Andrée Chedid, Possibles, n° 35, août 2018

Andrée Chedid
Hier : L’invitée de longue date pour ce numéro d’août 2018

Le visage triomphant

L’ombre se couche sur nos plaines,
S’allonge dans nos puits, annule nos maisons.
La vie est trop nombreuse, la barque trop fragile
Pour traverser seul les images et le temps.

Parfois tu deviens fleuve où rien ne se reflète.
Tu deviens sables étourdis par le vent.
Sous l’étoile impassible : ce passant qui chancelle,
Ce chêne sans oiseau, cet oiseau sans allié.

Tu revois tu revois les prairies qui saignent,
Longue est la misère brèves sont nos cités.
Les amours se dénouent le soleil reste le même,
Tu ne vois nulle part le bourreau terrassé.

La vie est trop nombreuse, la barque trop fragile
Pour traverser seul les images et le temps.
Mais toujours on trouve une voix pour la sienne,
Mais toujours on trouve un regard pour sa peine.

Je chante le visage triomphant.

Andrée Chedid, Textes pour un poème, Guy Lévis Mano, 1950
Ce poème est repris du Poème du mois n° 11 que publie Michel Baglin


Poète invité : Frédéric Tison —>

Le poème liminaire de Par-delà les mots [Flammarion, 1995] assigne clairement à la poésie quatre fonctions principales : « Elle questionne l’univers [...]. Elle nomme la liberté [...]. Elle assemble les fragments / Du visage dispersé // Et désigne le mystère / Qui demeure entier ». Qu’André Chedid écrive : Je, nous, voire il ou ils, c’est toujours l’Homme qui parle à travers son poème, de façon laconique, en convoquant à l’occasion divers symboles, tels le Feu, le Cyclone et le Silence, en sorte que le lecteur doit à son tour déchiffrer l’énigme.
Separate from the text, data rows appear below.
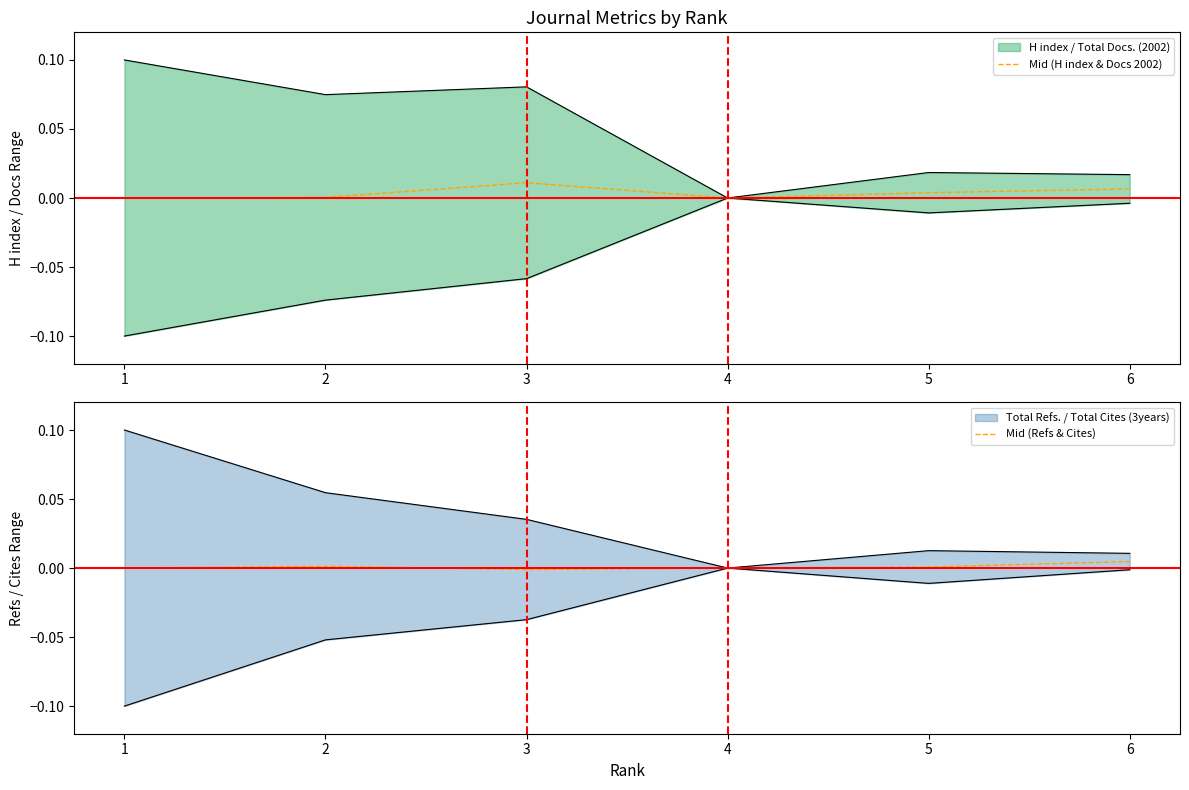

True or false: Mid (Refs & Cites) has a value of 0.0 at 5.

True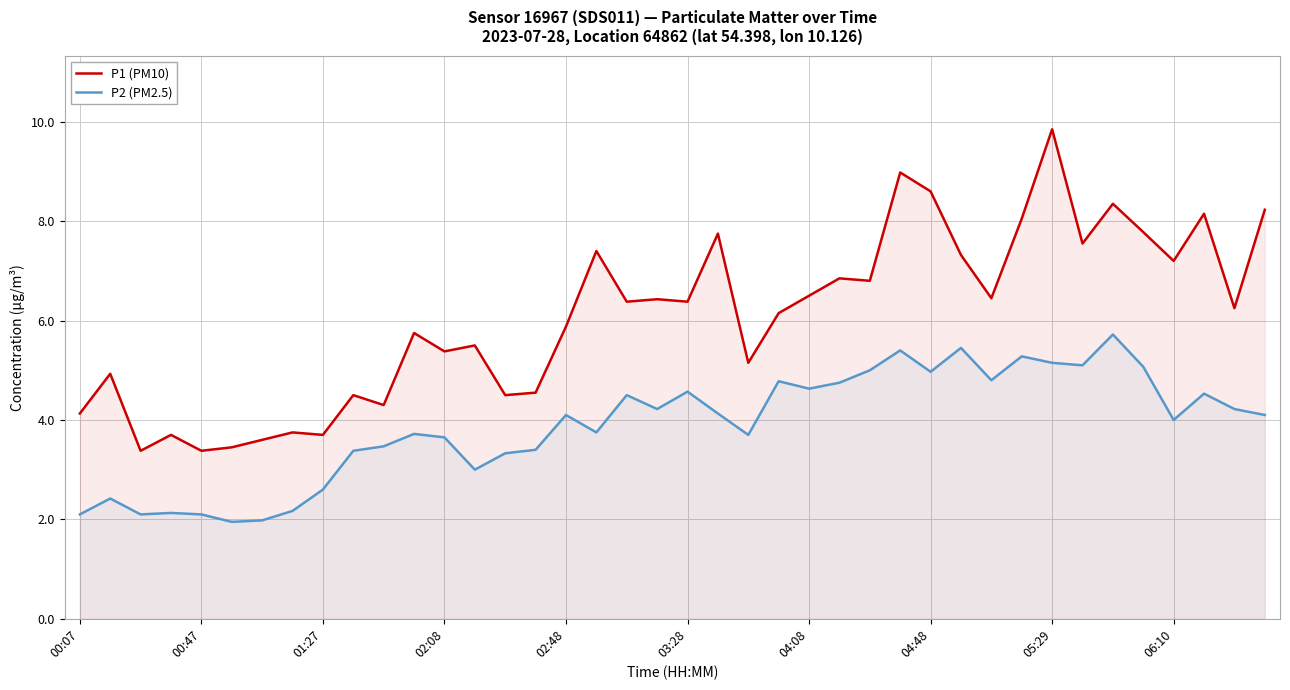

At which category does the chart reach its peak across all series?

05:29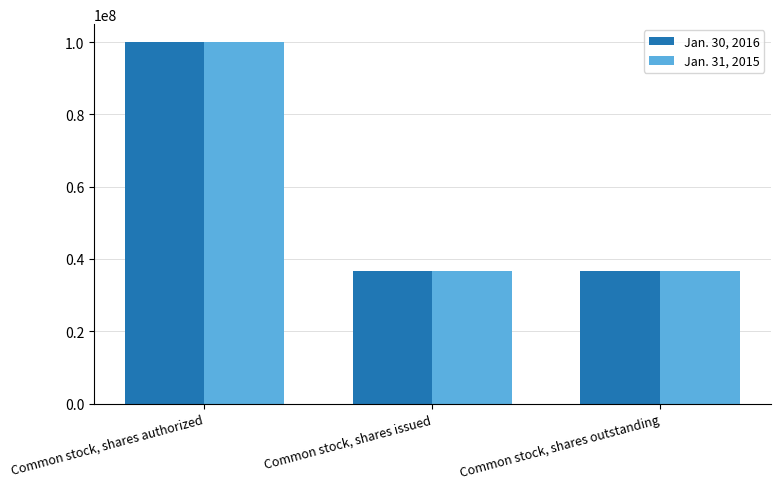

How many Jan. 30, 2016 values are between 36779417 and 100000000?

3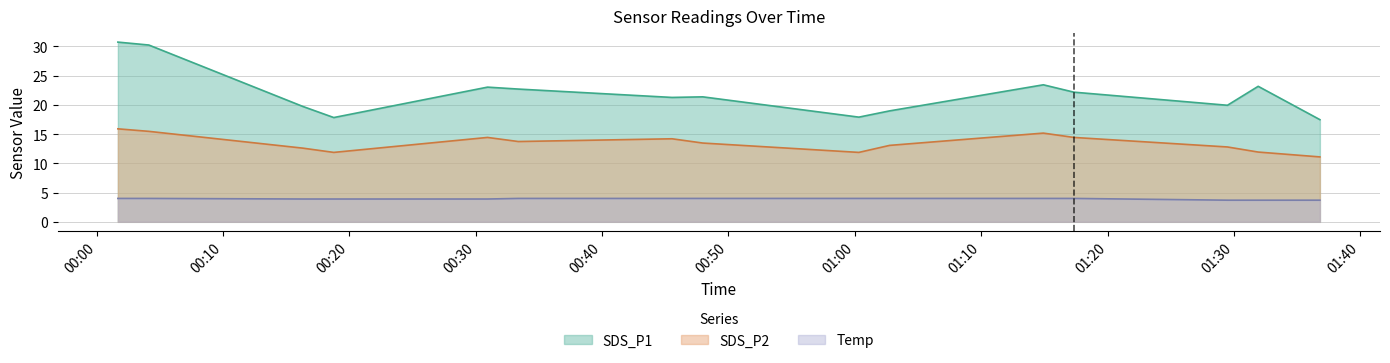

True or false: SDS_P1 and SDS_P2 cross at least once.

False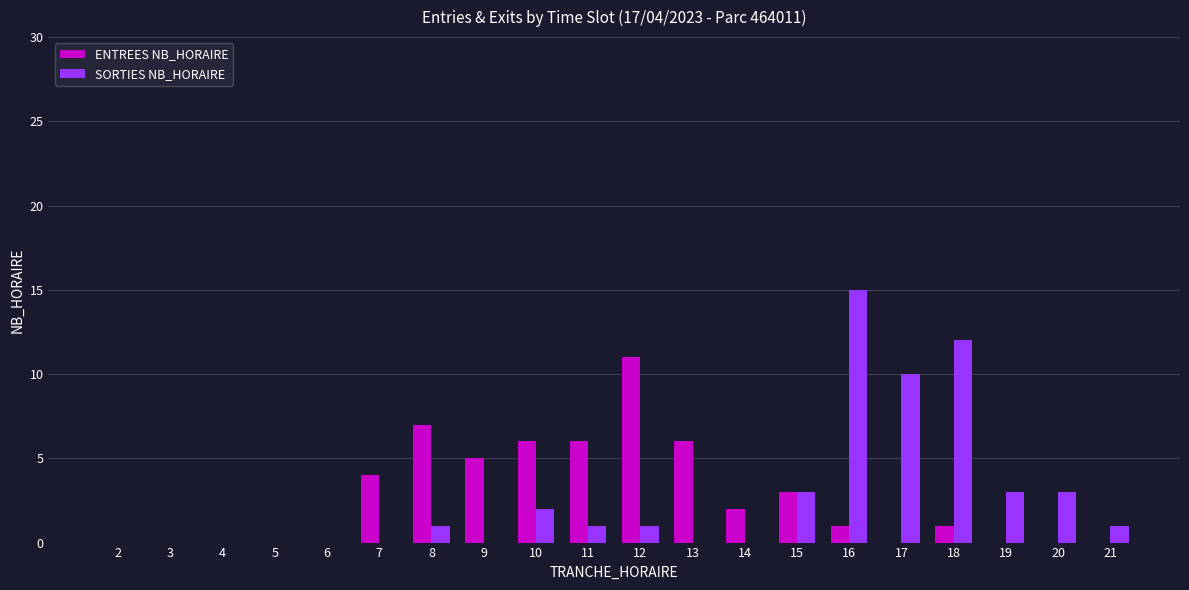

What is the sum of all ENTREES NB_HORAIRE values?

52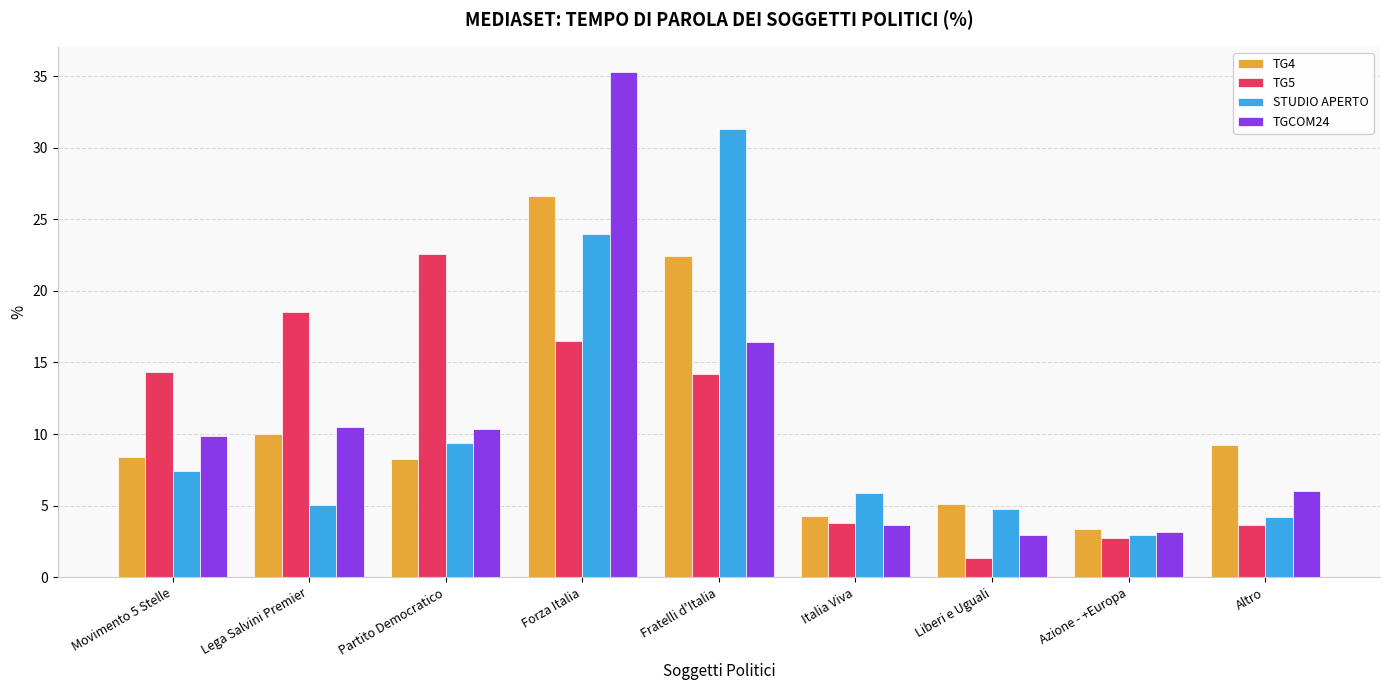

Is the value of TG4 at Azione - +Europa greater than the value of TGCOM24 at Partito Democratico?

No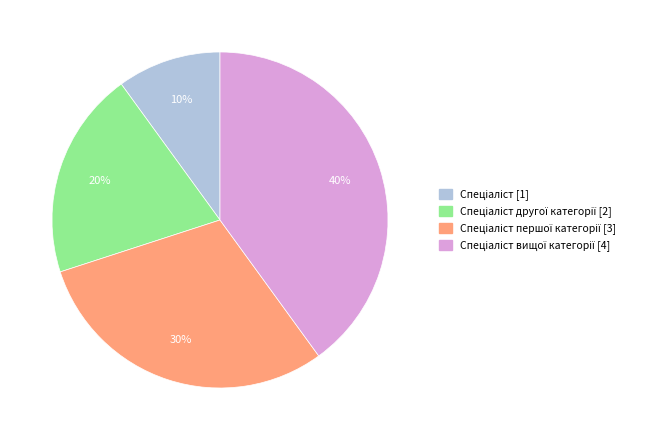

Is there a majority slice in this chart?

No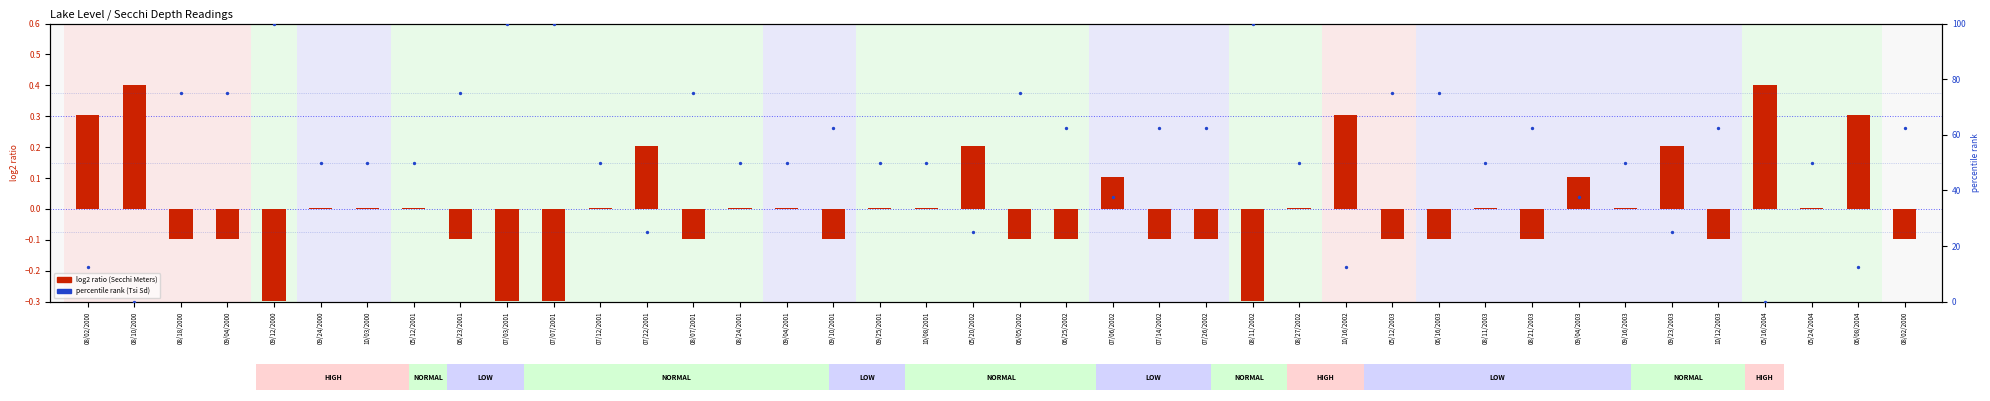

Which series reaches the maximum Y coordinate?

percentile rank (Tsi Sd)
Au terme de l’interrogation, « Nos questions nous reviennent / Comme des balles». Cependant, le message se découvre aisément. La poésie d’Andrée Chedid, en effet, célèbre l’entre-deux, en appelle discrètement, sans lyrisme et en chantant d’une voix cassée, à un passage. Car l’aporie n’est jamais son fait, et pas davantage un certain manichéisme intellectuel. Elle n’oppose pas en effet les vérités atroces à des idéaux. La beauté offre simplement deux visages. D’un côté, « Nous pataugeons dans l’éphémère / Des feux de paille nous aveuglent / L’existence nous a égarés » et « D’autres fois / Sa parole se partage / Son regard accueille // Son souffle le mène / Jusqu’à l’audace d’aimer ». L’espoir, ainsi tissé, est beau à lire, exactement comme il fait beau vivre. — Pierre Perrin, La Bartavelle n° 2, juin 1995.